銀座あたりにも売っているんだよ。もっとも一揃い一万いくらもするが。
でも、役にも立たぬ花嫁修業や、ろくでもない嫁入道具にかける金があるなら、こういうものを買ってほしいと思うのですね、男は。
さて、下着という見地から「スタンダールの恋愛論」という映画を見ようか。なかなか小憎い下着が出てくるのである。
例えば、エルザ・マルティネリが毛糸で編んだワンピースを脱ぎすてると、真珠色の絹のスリップを着ている。

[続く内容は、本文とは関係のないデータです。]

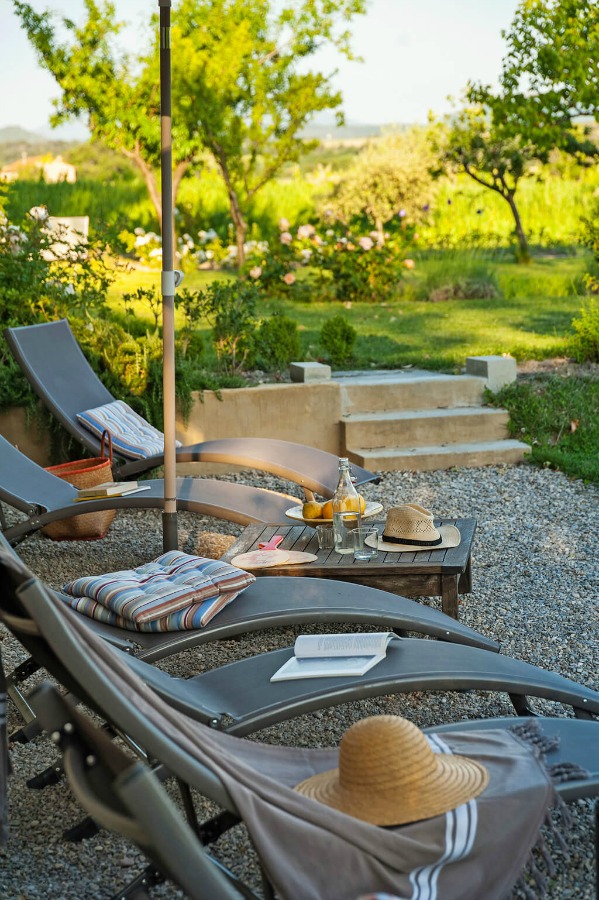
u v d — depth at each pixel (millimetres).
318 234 14852
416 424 8188
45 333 6957
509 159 17547
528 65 14141
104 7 16516
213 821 2385
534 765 2330
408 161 20156
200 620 3447
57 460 7555
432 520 4410
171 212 4957
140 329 9156
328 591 3762
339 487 4418
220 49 16219
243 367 9484
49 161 30688
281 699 2857
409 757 2160
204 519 6770
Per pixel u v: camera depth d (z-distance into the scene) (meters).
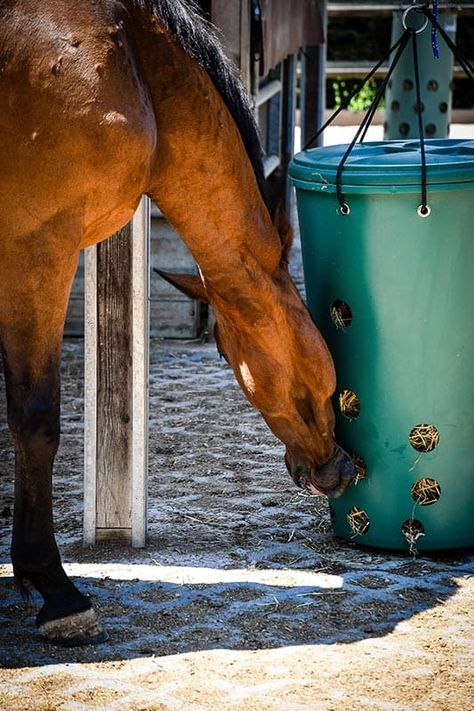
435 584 6.36
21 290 5.39
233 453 8.77
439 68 15.05
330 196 6.43
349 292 6.48
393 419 6.53
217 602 6.10
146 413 6.80
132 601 6.11
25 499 5.68
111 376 6.73
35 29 5.18
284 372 6.26
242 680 5.24
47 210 5.30
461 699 5.05
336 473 6.46
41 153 5.21
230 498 7.79
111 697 5.08
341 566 6.59
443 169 6.17
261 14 10.76
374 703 5.01
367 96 23.98
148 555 6.76
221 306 6.21
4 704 5.00
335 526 7.00
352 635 5.71
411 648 5.57
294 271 14.18
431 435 6.59
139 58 5.57
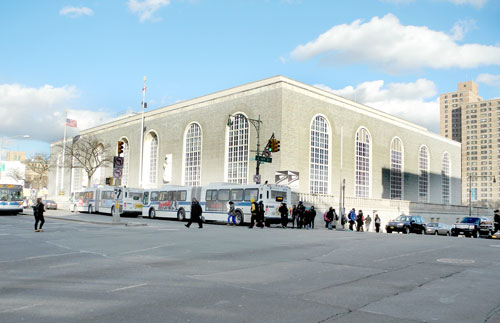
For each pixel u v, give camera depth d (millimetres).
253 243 16234
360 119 54188
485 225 34906
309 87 47031
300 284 8508
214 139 50688
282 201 31891
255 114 46094
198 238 18031
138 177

あるいはジョアンナ・シムカスがシャネル・スーツを脱ぐ時には、白いレースの付いた可愛いブラジャーをしているという具合いなのだ。ともあれ、下着というのは贅沢なものであってほしい。洗練されたシィクなものであってほしい。可愛く色気のあるものであってほしい。素敵な下着を着た女性というものは、見違えるほど奥ゆかしく由緒ありげに見えるものなのだ、と私は思うのです。」
(伊丹十三(1968).女たちよ!株式会社 新潮社)

どうだろうか?47年前、これほど挑発的でちょっとキザで、でも女性に対する憧れと期待を込めたメッセージがあっただろうか。
偽物を嫌う本物志向は長い年月を経た今でも新鮮で、本質を捉えていると俺は思う。
美しく生きることに積極的で活動的な女性は、とても魅力的で輝いているんだ。
Aubade(オーバドゥ)を愛用する女性は自分の中で何がしたいのか、何が必要なのかを十分わかっている、そんなスタイルを確立した大人の女性だ。
(精神的にも経済的にも自立した洗練された女性だね。)
官能的なランジェリーを身に付けることで自分自身もそれに見合うような女性になりたい、と内面も外面も磨く努力をするようになる。
Aubade(オーバドゥ)を身につけるということは、前から後ろから横から、どこから見ても誘惑を感じさせることができる現代女性の戦闘着なんだ。
今こそ、惰性で着るような野暮な下着は脱ぎ捨てて、自らを奮い立たせるランジェリーを纏おう。

他人の目に触れることのないランジェリーにこだわること、それは君が美しくいられるために本当に大切なことだよ。